### REQUIRED WORK
Could you resume the text below on dynamicism and the radical embodied cognition thesis, starting right after its final sentence?

### TEXT TO READ
:::::
Horizontal expansion I: Dynamicism and the radical embodied cognition thesis

Craver’s model of mechanistic explanation provides a view of the interlevel connections that fits the epistemic practices of cognitive neuroscientists better than P. M. Churchland’s eliminative-reductive model. As we will now see, however, the mechanistic approach has been attacked by some defenders of the dynamical approach to cognitive modeling, namely one of the major driving forces behind the horizontal expansion of cognitive science toward the natural and social world.

A feature of classical cognitive science is individualism (or internalism), the claim that psychological processes can be studied by taking into consideration only the “intra-cranial,” intrinsic properties of those processes, and abstracting from all the environmental, extrinsic variables. Moreover, since psychological states and processes are defined by classical cognitive science as high-level functional description of neurological states and processes, it can be said that the mind ontologically depends on the brain alone—it is the physical brain that performs or realizes mental processes.

The so-called “horizontal” expansion consists in rejecting both individualism and the metaphysical claim that the mind depends on the brain alone. On the one hand it is argued that, at least in some cases, the mind cannot be studied by bracketing the (physical and social) environment in which it works. On the other hand it is noted that minds are not disembodied entities: mental processes are in the first place control systems of a body that moves, acts, and in so doing feeds back into brain and mind. In this framework, research programs very different from each other have advocated an externalist account of explanation, according to which an agent’s cognition cannot be understood without taking into consideration its always being embodied and world-embedded.

But explanatory externalism comes in various forms. For example, the so-called “sensorimotor paradigm” is a thread of externalism that highlights the indissoluble nexus between cognition and agency. ⁸ Here the emphasis is on the embodied nature of cognition, and it is to be distinguished from that much more radical form of externalism that removes the distinction between agent and environment. This was put forward by some proponents of the dynamical approach to cognition, which we will now examine.

The application of tools of dynamical systems theory to psychological phenomena has been presented as the advent of “a third contender” in the debate on the foundations of cognitive science (see Eliasmith, 1996). In this connection, a standard reference is van Gelder and Port (1995), which was the first major presentation of the dynamical approach to cognition. According to the authors, “to see that there is a dynamical approach is to see a new way of conceptually reorganizing cognitive science as it is currently practiced” (p. 4). Such a reorganization takes a stand against not only classical computationalism but also the connectionist one—and this despite the fact that the connectionists were the first to apply dynamical systems theory to the study of cognition. However, van Gelder and Port argue, the limit of connectionism lies in the use of dynamical systems tools within a paradigm that is still computationalist and representationalist, though in a brain-like variant. The dynamicist wants to go beyond.
:::::
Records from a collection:

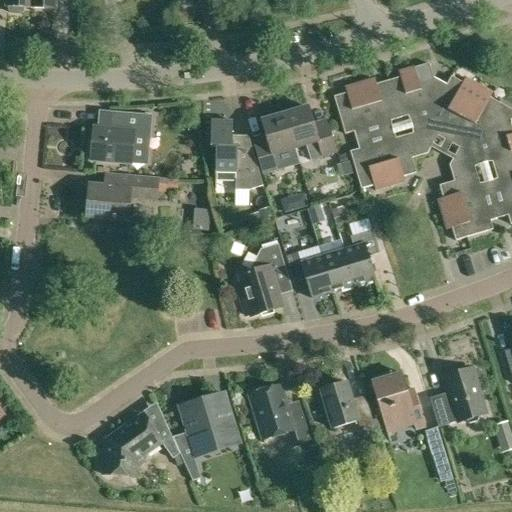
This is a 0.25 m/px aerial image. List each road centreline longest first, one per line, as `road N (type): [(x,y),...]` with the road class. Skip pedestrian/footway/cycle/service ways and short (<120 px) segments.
road 1 (residential): [(0,346),(44,412),(74,425),(186,351),(342,332),(511,279)]
road 2 (residential): [(375,35),(197,73),(39,78)]
road 3 (residential): [(0,346),(20,309),(39,78)]
road 4 (residential): [(491,0),(375,35)]
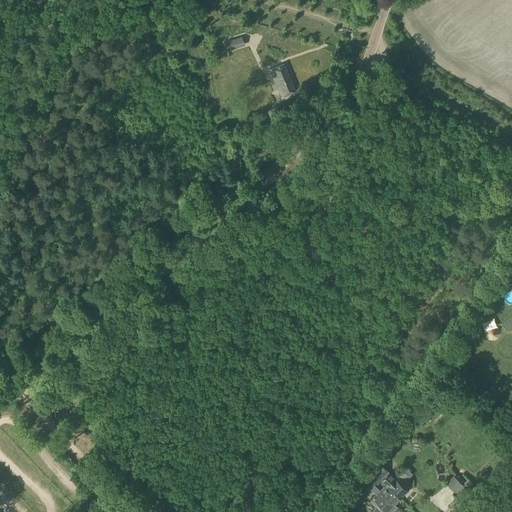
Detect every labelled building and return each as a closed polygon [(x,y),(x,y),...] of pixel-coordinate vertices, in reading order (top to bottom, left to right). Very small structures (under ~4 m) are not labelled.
[(225,42),(227,51),(245,45),(242,37),(225,42)] [(270,69),(281,97),(295,91),(284,64),(270,69)] [(495,325),(490,326),(485,329),(485,331),(484,335),(485,337),(487,340),(490,341),(493,341),(496,341),(498,339),(500,334),(500,329),(495,325)] [(371,468),(382,480),(387,484),(400,498),(407,491),(405,489),(409,485),(397,474),(394,477),(378,461),(371,468)] [(372,476),(369,479),(376,486),(382,480),(375,473),(372,476)] [(369,479),(348,500),(355,507),(376,486),(369,479)] [(380,491),(394,504),(400,498),(387,484),(380,491)] [(375,500),(371,503),(380,511),(385,511),(387,511),(388,511),(392,511),(397,508),(394,504),(380,491),(376,486),(372,490),(377,494),(373,498),(375,500)]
:::::
### OUTPUT OF THE TASK
First, as we have mentioned above, the dynamicist dissolves the boundary between the cognitive system and the system’s environment. Coupling between the equations describing a cognizing system and those describing the environment gives rise to complex “total system” behaviors. In this perspective, “the cognitive system is not just the encapsulated brain; rather, since the nervous system, body, and environment are all constantly changing and simultaneously influencing each other, the true cognitive system is a single unified system embracing all three” (van Gelder, 1995, p. 373).

Second, the dynamicist gets rid of the mechanistic and computationalist explanation. The dynamicist expansion into the environment implies an explanatory model very different from the mechanistic one underlying the vertical expansion. In the 1950s the appeal to the mechanistic explanatory strategy by the early cognitivists was the logical conclusion of the battle waged against behaviorism and mathematical psychology, which conceived psychological explanation as discovery of laws or mathematical regularities in behavior (see Bechtel et al., 1998, p. 96). The dynamical approach, however, relaunches the covering law conception of explanation. ⁹ The dynamical analysis identifies the critical variables characterizing the state of a system and attempts to construct laws (a set of differential equations) to account for the system’s trajectory through state space. The system can no longer be decomposed into subsystems (modules) that involve computations on representations. Consequently, the dynamical explanation is seen as incompatible with the explanatory style of the computationalist mechanism (see, e.g., Chemero & Silberstein, 2008, pp. 11–13).

Dynamicism, then, puts forward “the radical embodied cognition thesis”: to understand the complex interplay of brain, body, and environment we do not need either the concepts of internal representation and computation or the mechanistic decomposition of a cognitive system into a multiplicity of inner neuronal or functional subsystems; all we need are the analytic tools and methods of dynamical systems theory (see Clark, 1997, p. 148; 2001, pp. 128–130). We think, however, that in this form the dynamicist project is not a “third contender” in the controversy on the foundations of cognitive science but, rather, the denial of the possibility of such a science—to the extent, of course, that we are right in claiming that (some form of) computational functionalism is at the core of the very idea of a cognitive science.

Horizontal expansion II: Two reformist projects

A reformist perspective challenged the dynamicist obituary for cognitive science. It uses the objections to the individualism of classical cognitive science as guidelines to reconstruct the conceptual bases of cognitive science.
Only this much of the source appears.